Special Education Should Be Temporary, Not Permanent
In any school, all the students have different academic abilities. If you are a teacher, you cannot afford to discriminate against performance but rather give everyone an equal opportunity to learn, even the stragglers. That’s why a special education program is crucial to helping students who aren’t on the same level as their classmates.
An Individualized Education Plan is the primary vehicle used to help special needs kids. The setup stretches for one year and outlines attainable goals and progress indicators for that period. Additionally, the action plan is a sizeable document since it holds a considerable amount of information on the roadmap guiding the student back to regular classes.
What Is the System Followed During A Special Education Program
There are three levels followed during a special education program; they vary in their difficulty from Tier I to Tier III, which is the most complex. During Tier I, the instructor uses different information than what is in a regular classroom to help the student grasp various concepts. Tier II commences when the first stage seems ineffective.
In the second stage, there is a group of instructors teamed up to assist the student. This team is called the SST, which stands for a student support team. The student will have access to a pair of educators, a counselor, and an admin representative who liaises with the parents to streamline this process.

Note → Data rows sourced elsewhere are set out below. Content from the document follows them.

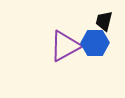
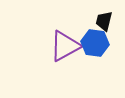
blue hexagon: rotated 8 degrees clockwise
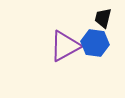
black trapezoid: moved 1 px left, 3 px up
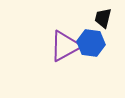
blue hexagon: moved 4 px left
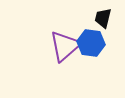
purple triangle: rotated 12 degrees counterclockwise
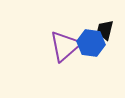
black trapezoid: moved 2 px right, 12 px down
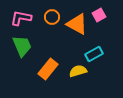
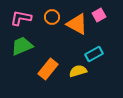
green trapezoid: rotated 90 degrees counterclockwise
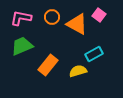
pink square: rotated 24 degrees counterclockwise
orange rectangle: moved 4 px up
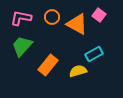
green trapezoid: rotated 25 degrees counterclockwise
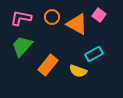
yellow semicircle: rotated 144 degrees counterclockwise
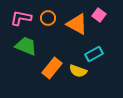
orange circle: moved 4 px left, 1 px down
green trapezoid: moved 4 px right; rotated 70 degrees clockwise
orange rectangle: moved 4 px right, 3 px down
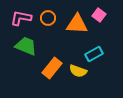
orange triangle: rotated 25 degrees counterclockwise
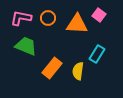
cyan rectangle: moved 3 px right; rotated 30 degrees counterclockwise
yellow semicircle: rotated 78 degrees clockwise
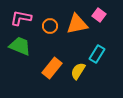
orange circle: moved 2 px right, 8 px down
orange triangle: rotated 15 degrees counterclockwise
green trapezoid: moved 6 px left
yellow semicircle: rotated 24 degrees clockwise
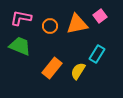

The third stage is often the most thorough type of academic intervention. The student has to contend with increased learning hours, more exposure to instructors through a reduced group size, and a targeted approach towards various skills. While this level will likely bring up positive results, there’s a further stage in case the student doesn’t respond to Tier III.
An Individualized Education Program (IEP) allows a student more privileges so that they can catch up with the rest of the class. These benefits often include added time during classwork and exams.
When to End the Special Education Program
Normally, the special education program should be limited to the time a student posts a positive response. Exploiting further resources when it is evident that the student is at par with the rest would result in an unfair advantage.
Normally, the decision to end the special needs program rests with the IEP team. While most parents fear that their child will start to lag following the withdrawal of resources, it is rarely the case. On the flip side, once the student posts an improvement, it shows that the intervention was successful.
Besides the parents, some administrators will oppose ending the program. However, these are often corrupt individuals who are only interested in the extra resources devoted to the school.
The special education program serves an important purpose for the community. This intervention gives each student an equal opportunity to progress to the next level. However, some strategies will drag for extended periods even if the student no longer needs assistance for one reason or the other. In any case, teachers have to recognize when to end the program so that the student can get on with their normal curriculum.